## WORK TASK
Search the entries for the word "hakkında" and report each line that has it.
*** MATERIAL FOR THIS EXERCISE ***
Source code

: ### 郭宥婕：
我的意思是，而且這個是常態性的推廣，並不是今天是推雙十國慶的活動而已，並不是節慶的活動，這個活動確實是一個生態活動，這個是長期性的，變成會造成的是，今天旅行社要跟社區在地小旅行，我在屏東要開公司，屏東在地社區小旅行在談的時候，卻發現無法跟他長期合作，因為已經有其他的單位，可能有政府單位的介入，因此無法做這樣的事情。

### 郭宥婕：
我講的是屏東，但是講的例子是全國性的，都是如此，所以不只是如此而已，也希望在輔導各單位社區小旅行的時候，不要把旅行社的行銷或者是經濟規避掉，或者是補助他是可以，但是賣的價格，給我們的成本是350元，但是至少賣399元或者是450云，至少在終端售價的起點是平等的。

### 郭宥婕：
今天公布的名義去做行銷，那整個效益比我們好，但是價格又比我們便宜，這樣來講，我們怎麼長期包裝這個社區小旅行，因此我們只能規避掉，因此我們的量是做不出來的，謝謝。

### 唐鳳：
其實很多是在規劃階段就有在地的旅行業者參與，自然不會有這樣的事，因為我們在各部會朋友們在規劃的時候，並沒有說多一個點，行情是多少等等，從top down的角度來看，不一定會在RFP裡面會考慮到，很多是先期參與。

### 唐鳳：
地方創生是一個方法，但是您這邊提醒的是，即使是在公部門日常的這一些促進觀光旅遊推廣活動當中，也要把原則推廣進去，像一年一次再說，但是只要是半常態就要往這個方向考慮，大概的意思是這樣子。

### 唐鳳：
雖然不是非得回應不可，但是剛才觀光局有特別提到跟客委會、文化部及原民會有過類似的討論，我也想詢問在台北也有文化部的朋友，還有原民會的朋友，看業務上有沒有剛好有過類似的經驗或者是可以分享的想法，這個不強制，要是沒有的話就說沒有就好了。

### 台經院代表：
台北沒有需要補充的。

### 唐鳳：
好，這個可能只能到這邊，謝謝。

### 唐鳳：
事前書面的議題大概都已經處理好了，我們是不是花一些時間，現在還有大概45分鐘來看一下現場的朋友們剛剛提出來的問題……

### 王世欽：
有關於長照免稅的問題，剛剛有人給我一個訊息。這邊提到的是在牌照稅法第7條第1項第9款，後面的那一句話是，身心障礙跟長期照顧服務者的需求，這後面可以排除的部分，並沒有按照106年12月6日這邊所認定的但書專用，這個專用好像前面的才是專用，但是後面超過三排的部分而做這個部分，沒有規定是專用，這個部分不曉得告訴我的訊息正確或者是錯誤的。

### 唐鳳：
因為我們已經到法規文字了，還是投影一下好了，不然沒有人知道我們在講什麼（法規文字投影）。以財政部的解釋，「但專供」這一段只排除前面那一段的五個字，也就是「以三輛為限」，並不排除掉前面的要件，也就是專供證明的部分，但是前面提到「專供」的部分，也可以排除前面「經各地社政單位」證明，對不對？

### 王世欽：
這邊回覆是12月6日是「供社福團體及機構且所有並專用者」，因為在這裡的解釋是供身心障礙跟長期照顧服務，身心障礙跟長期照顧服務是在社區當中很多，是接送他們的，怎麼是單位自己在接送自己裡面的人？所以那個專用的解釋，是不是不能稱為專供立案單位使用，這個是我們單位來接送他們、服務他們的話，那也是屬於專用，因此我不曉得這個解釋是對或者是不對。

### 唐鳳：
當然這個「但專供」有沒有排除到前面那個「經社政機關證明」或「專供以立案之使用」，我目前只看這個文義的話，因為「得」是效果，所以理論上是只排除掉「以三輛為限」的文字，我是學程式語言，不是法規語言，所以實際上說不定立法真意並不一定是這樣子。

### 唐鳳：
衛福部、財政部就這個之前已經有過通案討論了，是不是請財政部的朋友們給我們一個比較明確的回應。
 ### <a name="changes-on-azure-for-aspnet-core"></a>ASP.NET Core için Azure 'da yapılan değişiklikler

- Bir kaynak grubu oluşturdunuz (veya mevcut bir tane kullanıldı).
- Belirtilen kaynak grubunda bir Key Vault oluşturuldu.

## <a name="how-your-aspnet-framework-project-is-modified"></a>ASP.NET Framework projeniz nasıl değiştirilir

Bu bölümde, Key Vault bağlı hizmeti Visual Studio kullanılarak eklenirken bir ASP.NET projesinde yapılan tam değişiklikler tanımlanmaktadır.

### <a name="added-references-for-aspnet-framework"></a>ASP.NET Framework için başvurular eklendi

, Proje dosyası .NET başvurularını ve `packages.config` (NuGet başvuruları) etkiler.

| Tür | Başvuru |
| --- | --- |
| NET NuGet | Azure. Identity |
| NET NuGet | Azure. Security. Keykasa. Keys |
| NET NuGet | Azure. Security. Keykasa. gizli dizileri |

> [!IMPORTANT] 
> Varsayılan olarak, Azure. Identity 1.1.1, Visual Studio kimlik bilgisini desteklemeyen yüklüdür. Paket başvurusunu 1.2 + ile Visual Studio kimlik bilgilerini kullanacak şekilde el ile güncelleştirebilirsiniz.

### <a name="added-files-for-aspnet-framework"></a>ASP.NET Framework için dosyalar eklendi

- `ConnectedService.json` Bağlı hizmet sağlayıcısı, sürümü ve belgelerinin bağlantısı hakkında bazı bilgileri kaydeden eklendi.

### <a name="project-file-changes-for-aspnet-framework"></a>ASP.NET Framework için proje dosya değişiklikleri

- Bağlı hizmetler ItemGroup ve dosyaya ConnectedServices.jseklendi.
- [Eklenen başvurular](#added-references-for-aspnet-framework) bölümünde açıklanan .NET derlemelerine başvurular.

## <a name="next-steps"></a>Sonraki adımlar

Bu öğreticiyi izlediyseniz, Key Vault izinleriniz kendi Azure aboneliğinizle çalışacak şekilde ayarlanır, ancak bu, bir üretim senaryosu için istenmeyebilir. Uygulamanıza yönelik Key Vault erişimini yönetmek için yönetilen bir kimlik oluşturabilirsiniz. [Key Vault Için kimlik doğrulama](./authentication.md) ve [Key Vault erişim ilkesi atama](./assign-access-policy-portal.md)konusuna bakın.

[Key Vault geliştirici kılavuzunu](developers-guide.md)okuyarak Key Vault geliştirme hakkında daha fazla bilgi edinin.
*** End of MATERIAL FOR THIS EXERCISE ***
## RESPONSE
- `ConnectedService.json` Bağlı hizmet sağlayıcısı, sürümü ve belgelerinin bağlantısı hakkında bazı bilgileri kaydeden eklendi.
[Key Vault geliştirici kılavuzunu](developers-guide.md)okuyarak Key Vault geliştirme hakkında daha fazla bilgi edinin.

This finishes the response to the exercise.